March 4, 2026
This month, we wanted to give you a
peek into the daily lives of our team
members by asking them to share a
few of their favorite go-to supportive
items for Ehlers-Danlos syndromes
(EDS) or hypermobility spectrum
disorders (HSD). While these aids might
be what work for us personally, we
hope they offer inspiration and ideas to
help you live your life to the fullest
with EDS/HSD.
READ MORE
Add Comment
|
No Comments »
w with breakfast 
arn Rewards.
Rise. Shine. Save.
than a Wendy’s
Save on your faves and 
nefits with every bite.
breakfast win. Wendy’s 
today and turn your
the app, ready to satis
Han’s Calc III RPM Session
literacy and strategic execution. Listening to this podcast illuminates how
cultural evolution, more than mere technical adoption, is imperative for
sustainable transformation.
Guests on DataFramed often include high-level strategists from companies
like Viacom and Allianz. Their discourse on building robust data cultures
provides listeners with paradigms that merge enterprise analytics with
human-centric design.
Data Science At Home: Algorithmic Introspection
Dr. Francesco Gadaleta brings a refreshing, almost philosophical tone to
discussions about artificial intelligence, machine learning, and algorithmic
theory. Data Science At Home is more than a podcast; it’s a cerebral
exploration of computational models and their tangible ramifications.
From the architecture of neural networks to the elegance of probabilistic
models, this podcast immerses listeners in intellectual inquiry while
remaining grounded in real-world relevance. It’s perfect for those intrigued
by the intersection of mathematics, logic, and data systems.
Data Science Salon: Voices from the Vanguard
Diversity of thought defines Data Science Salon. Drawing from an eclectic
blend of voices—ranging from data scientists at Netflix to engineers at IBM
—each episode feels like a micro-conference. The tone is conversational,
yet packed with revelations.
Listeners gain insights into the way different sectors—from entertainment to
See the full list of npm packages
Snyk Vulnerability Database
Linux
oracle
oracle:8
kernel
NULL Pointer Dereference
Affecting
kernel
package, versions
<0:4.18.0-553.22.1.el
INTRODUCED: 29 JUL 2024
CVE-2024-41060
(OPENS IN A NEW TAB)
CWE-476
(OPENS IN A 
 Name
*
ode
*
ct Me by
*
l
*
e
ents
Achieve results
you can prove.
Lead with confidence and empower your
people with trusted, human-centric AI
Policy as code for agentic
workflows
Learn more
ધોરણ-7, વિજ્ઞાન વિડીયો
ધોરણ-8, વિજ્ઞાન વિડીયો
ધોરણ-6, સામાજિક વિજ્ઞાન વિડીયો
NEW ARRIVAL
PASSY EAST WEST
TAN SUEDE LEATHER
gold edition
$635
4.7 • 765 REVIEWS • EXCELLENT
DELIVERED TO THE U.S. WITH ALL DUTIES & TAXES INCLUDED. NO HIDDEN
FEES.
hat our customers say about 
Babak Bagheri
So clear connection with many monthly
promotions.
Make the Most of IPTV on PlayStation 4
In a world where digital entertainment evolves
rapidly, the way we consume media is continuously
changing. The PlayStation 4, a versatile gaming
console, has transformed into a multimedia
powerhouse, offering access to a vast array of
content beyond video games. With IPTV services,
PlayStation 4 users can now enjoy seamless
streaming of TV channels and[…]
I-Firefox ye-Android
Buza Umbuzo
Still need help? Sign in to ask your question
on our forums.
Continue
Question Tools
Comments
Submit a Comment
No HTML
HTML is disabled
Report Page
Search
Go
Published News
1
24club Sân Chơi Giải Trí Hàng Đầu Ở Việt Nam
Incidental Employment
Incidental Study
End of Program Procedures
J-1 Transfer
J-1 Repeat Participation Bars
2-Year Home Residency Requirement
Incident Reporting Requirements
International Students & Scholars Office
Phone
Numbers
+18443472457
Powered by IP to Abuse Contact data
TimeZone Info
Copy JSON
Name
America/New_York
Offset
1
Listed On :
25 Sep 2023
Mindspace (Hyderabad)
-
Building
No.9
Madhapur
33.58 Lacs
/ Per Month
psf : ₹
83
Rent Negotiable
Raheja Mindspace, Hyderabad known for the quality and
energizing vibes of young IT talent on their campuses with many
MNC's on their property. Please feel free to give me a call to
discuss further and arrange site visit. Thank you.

### Exercise
Please print the lines from the start of the records up to and including the line with "exploration of computational", copying each one exactly and leaving out the rest.

### Written response
March 4, 2026
This month, we wanted to give you a
peek into the daily lives of our team
members by asking them to share a
few of their favorite go-to supportive
items for Ehlers-Danlos syndromes
(EDS) or hypermobility spectrum
disorders (HSD). While these aids might
be what work for us personally, we
hope they offer inspiration and ideas to
help you live your life to the fullest
with EDS/HSD.
READ MORE
Add Comment
|
No Comments »
w with breakfast 
arn Rewards.
Rise. Shine. Save.
than a Wendy’s
Save on your faves and 
nefits with every bite.
breakfast win. Wendy’s 
today and turn your
the app, ready to satis
Han’s Calc III RPM Session
literacy and strategic execution. Listening to this podcast illuminates how
cultural evolution, more than mere technical adoption, is imperative for
sustainable transformation.
Guests on DataFramed often include high-level strategists from companies
like Viacom and Allianz. Their discourse on building robust data cultures
provides listeners with paradigms that merge enterprise analytics with
human-centric design.
Data Science At Home: Algorithmic Introspection
Dr. Francesco Gadaleta brings a refreshing, almost philosophical tone to
discussions about artificial intelligence, machine learning, and algorithmic
theory. Data Science At Home is more than a podcast; it’s a cerebral
exploration of computational models and their tangible ramifications.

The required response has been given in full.